** TASK ITEM **
Copy the data below line for line, with no changes.

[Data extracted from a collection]
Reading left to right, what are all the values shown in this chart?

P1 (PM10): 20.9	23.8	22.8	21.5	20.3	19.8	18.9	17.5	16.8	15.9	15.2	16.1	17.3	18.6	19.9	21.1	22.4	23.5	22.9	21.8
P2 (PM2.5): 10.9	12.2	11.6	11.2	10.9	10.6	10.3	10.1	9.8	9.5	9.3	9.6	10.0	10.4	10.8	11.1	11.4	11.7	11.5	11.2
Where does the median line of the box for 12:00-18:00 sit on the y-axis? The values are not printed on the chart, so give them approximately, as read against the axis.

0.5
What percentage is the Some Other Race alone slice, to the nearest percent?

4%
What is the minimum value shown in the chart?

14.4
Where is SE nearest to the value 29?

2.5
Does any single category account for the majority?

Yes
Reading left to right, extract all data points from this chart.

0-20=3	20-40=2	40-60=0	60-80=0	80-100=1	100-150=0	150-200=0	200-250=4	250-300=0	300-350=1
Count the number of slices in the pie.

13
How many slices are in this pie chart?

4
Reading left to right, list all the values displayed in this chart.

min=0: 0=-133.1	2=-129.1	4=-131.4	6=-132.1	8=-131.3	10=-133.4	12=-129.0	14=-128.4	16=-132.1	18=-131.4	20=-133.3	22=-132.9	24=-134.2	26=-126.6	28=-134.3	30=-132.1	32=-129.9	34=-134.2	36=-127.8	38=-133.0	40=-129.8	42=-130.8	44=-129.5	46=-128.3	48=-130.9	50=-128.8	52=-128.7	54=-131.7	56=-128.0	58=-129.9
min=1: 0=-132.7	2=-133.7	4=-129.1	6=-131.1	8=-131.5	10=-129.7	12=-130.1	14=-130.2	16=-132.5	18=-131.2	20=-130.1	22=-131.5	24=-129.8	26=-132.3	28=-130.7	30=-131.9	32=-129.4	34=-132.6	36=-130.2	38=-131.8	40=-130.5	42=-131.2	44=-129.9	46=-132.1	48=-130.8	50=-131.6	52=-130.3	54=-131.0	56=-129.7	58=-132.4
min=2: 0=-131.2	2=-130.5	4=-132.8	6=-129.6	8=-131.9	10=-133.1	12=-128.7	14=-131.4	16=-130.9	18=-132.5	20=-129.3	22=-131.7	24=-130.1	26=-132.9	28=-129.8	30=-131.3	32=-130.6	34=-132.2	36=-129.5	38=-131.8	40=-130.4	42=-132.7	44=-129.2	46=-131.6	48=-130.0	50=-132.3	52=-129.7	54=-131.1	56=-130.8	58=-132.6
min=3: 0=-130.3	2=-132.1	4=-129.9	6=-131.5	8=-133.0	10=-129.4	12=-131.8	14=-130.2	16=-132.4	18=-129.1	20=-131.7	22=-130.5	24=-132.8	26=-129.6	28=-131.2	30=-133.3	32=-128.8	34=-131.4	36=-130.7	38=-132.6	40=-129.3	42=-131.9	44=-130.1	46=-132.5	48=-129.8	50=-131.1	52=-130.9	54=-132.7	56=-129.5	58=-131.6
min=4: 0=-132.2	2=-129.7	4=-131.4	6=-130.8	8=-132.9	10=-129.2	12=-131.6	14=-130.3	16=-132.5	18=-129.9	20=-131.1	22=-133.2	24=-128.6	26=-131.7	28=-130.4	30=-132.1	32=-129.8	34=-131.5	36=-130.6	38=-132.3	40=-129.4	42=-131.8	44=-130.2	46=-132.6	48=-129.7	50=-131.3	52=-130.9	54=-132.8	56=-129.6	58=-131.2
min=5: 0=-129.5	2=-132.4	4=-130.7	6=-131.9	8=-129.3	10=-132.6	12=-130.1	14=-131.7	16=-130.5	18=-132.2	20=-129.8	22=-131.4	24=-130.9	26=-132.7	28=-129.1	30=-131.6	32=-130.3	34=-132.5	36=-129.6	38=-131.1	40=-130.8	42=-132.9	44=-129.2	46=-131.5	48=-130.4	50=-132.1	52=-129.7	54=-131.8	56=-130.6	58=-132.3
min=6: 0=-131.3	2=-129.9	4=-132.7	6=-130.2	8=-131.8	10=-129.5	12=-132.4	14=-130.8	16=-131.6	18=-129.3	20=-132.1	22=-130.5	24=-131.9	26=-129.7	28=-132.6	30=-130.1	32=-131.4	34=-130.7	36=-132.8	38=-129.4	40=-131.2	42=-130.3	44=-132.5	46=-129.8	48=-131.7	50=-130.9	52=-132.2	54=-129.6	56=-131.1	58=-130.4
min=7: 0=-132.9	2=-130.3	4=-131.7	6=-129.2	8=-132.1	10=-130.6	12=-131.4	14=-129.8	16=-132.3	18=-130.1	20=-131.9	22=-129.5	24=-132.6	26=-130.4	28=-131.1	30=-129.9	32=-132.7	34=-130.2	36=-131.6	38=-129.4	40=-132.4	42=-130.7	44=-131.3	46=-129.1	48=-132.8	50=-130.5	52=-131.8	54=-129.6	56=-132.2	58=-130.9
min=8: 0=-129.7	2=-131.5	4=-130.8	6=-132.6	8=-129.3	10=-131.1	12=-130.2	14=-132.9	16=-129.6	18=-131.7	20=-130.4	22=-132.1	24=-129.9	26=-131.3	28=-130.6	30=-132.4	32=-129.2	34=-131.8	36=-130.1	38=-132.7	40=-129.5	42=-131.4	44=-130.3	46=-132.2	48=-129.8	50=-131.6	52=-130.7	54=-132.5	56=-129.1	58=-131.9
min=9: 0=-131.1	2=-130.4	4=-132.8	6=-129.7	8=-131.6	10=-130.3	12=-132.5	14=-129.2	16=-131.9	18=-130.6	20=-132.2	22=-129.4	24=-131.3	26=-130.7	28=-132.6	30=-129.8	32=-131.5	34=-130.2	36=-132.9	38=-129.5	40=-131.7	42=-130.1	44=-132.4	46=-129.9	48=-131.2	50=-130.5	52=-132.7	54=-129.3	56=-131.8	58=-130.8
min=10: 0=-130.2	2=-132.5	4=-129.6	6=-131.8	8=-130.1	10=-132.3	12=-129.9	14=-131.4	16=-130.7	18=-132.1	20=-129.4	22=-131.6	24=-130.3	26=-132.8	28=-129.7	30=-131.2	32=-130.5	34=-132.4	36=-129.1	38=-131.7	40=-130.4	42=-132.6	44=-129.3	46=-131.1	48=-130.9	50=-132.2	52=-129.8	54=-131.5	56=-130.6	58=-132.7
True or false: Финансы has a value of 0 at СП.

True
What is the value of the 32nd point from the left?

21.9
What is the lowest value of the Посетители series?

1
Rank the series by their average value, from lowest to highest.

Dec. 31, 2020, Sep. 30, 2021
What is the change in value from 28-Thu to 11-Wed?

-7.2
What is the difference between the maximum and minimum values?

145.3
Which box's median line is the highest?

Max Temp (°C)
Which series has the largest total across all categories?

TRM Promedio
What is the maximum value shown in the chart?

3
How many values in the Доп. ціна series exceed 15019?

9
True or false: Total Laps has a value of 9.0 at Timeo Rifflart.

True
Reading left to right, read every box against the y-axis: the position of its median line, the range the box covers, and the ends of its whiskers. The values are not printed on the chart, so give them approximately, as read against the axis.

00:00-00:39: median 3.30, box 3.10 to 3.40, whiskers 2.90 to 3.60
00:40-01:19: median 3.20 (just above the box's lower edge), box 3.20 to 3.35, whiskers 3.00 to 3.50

** ANSWER AREA **
Reading left to right, what are all the values shown in this chart?

P1 (PM10): 20.9	23.8	22.8	21.5	20.3	19.8	18.9	17.5	16.8	15.9	15.2	16.1	17.3	18.6	19.9	21.1	22.4	23.5	22.9	21.8
P2 (PM2.5): 10.9	12.2	11.6	11.2	10.9	10.6	10.3	10.1	9.8	9.5	9.3	9.6	10.0	10.4	10.8	11.1	11.4	11.7	11.5	11.2
Where does the median line of the box for 12:00-18:00 sit on the y-axis? The values are not printed on the chart, so give them approximately, as read against the axis.

0.5
What percentage is the Some Other Race alone slice, to the nearest percent?

4%
What is the minimum value shown in the chart?

14.4
Where is SE nearest to the value 29?

2.5
Does any single category account for the majority?

Yes
Reading left to right, extract all data points from this chart.

0-20=3	20-40=2	40-60=0	60-80=0	80-100=1	100-150=0	150-200=0	200-250=4	250-300=0	300-350=1
Count the number of slices in the pie.

13
How many slices are in this pie chart?

4
Reading left to right, list all the values displayed in this chart.

min=0: 0=-133.1	2=-129.1	4=-131.4	6=-132.1	8=-131.3	10=-133.4	12=-129.0	14=-128.4	16=-132.1	18=-131.4	20=-133.3	22=-132.9	24=-134.2	26=-126.6	28=-134.3	30=-132.1	32=-129.9	34=-134.2	36=-127.8	38=-133.0	40=-129.8	42=-130.8	44=-129.5	46=-128.3	48=-130.9	50=-128.8	52=-128.7	54=-131.7	56=-128.0	58=-129.9
min=1: 0=-132.7	2=-133.7	4=-129.1	6=-131.1	8=-131.5	10=-129.7	12=-130.1	14=-130.2	16=-132.5	18=-131.2	20=-130.1	22=-131.5	24=-129.8	26=-132.3	28=-130.7	30=-131.9	32=-129.4	34=-132.6	36=-130.2	38=-131.8	40=-130.5	42=-131.2	44=-129.9	46=-132.1	48=-130.8	50=-131.6	52=-130.3	54=-131.0	56=-129.7	58=-132.4
min=2: 0=-131.2	2=-130.5	4=-132.8	6=-129.6	8=-131.9	10=-133.1	12=-128.7	14=-131.4	16=-130.9	18=-132.5	20=-129.3	22=-131.7	24=-130.1	26=-132.9	28=-129.8	30=-131.3	32=-130.6	34=-132.2	36=-129.5	38=-131.8	40=-130.4	42=-132.7	44=-129.2	46=-131.6	48=-130.0	50=-132.3	52=-129.7	54=-131.1	56=-130.8	58=-132.6
min=3: 0=-130.3	2=-132.1	4=-129.9	6=-131.5	8=-133.0	10=-129.4	12=-131.8	14=-130.2	16=-132.4	18=-129.1	20=-131.7	22=-130.5	24=-132.8	26=-129.6	28=-131.2	30=-133.3	32=-128.8	34=-131.4	36=-130.7	38=-132.6	40=-129.3	42=-131.9	44=-130.1	46=-132.5	48=-129.8	50=-131.1	52=-130.9	54=-132.7	56=-129.5	58=-131.6
min=4: 0=-132.2	2=-129.7	4=-131.4	6=-130.8	8=-132.9	10=-129.2	12=-131.6	14=-130.3	16=-132.5	18=-129.9	20=-131.1	22=-133.2	24=-128.6	26=-131.7	28=-130.4	30=-132.1	32=-129.8	34=-131.5	36=-130.6	38=-132.3	40=-129.4	42=-131.8	44=-130.2	46=-132.6	48=-129.7	50=-131.3	52=-130.9	54=-132.8	56=-129.6	58=-131.2
min=5: 0=-129.5	2=-132.4	4=-130.7	6=-131.9	8=-129.3	10=-132.6	12=-130.1	14=-131.7	16=-130.5	18=-132.2	20=-129.8	22=-131.4	24=-130.9	26=-132.7	28=-129.1	30=-131.6	32=-130.3	34=-132.5	36=-129.6	38=-131.1	40=-130.8	42=-132.9	44=-129.2	46=-131.5	48=-130.4	50=-132.1	52=-129.7	54=-131.8	56=-130.6	58=-132.3
min=6: 0=-131.3	2=-129.9	4=-132.7	6=-130.2	8=-131.8	10=-129.5	12=-132.4	14=-130.8	16=-131.6	18=-129.3	20=-132.1	22=-130.5	24=-131.9	26=-129.7	28=-132.6	30=-130.1	32=-131.4	34=-130.7	36=-132.8	38=-129.4	40=-131.2	42=-130.3	44=-132.5	46=-129.8	48=-131.7	50=-130.9	52=-132.2	54=-129.6	56=-131.1	58=-130.4
min=7: 0=-132.9	2=-130.3	4=-131.7	6=-129.2	8=-132.1	10=-130.6	12=-131.4	14=-129.8	16=-132.3	18=-130.1	20=-131.9	22=-129.5	24=-132.6	26=-130.4	28=-131.1	30=-129.9	32=-132.7	34=-130.2	36=-131.6	38=-129.4	40=-132.4	42=-130.7	44=-131.3	46=-129.1	48=-132.8	50=-130.5	52=-131.8	54=-129.6	56=-132.2	58=-130.9
min=8: 0=-129.7	2=-131.5	4=-130.8	6=-132.6	8=-129.3	10=-131.1	12=-130.2	14=-132.9	16=-129.6	18=-131.7	20=-130.4	22=-132.1	24=-129.9	26=-131.3	28=-130.6	30=-132.4	32=-129.2	34=-131.8	36=-130.1	38=-132.7	40=-129.5	42=-131.4	44=-130.3	46=-132.2	48=-129.8	50=-131.6	52=-130.7	54=-132.5	56=-129.1	58=-131.9
min=9: 0=-131.1	2=-130.4	4=-132.8	6=-129.7	8=-131.6	10=-130.3	12=-132.5	14=-129.2	16=-131.9	18=-130.6	20=-132.2	22=-129.4	24=-131.3	26=-130.7	28=-132.6	30=-129.8	32=-131.5	34=-130.2	36=-132.9	38=-129.5	40=-131.7	42=-130.1	44=-132.4	46=-129.9	48=-131.2	50=-130.5	52=-132.7	54=-129.3	56=-131.8	58=-130.8
min=10: 0=-130.2	2=-132.5	4=-129.6	6=-131.8	8=-130.1	10=-132.3	12=-129.9	14=-131.4	16=-130.7	18=-132.1	20=-129.4	22=-131.6	24=-130.3	26=-132.8	28=-129.7	30=-131.2	32=-130.5	34=-132.4	36=-129.1	38=-131.7	40=-130.4	42=-132.6	44=-129.3	46=-131.1	48=-130.9	50=-132.2	52=-129.8	54=-131.5	56=-130.6	58=-132.7
True or false: Финансы has a value of 0 at СП.

True
What is the value of the 32nd point from the left?

21.9
What is the lowest value of the Посетители series?

1
Rank the series by their average value, from lowest to highest.

Dec. 31, 2020, Sep. 30, 2021
What is the change in value from 28-Thu to 11-Wed?

-7.2
What is the difference between the maximum and minimum values?

145.3
Which box's median line is the highest?

Max Temp (°C)
Which series has the largest total across all categories?

TRM Promedio
What is the maximum value shown in the chart?

3
How many values in the Доп. ціна series exceed 15019?

9
True or false: Total Laps has a value of 9.0 at Timeo Rifflart.

True
Reading left to right, read every box against the y-axis: the position of its median line, the range the box covers, and the ends of its whiskers. The values are not printed on the chart, so give them approximately, as read against the axis.

00:00-00:39: median 3.30, box 3.10 to 3.40, whiskers 2.90 to 3.60
00:40-01:19: median 3.20 (just above the box's lower edge), box 3.20 to 3.35, whiskers 3.00 to 3.50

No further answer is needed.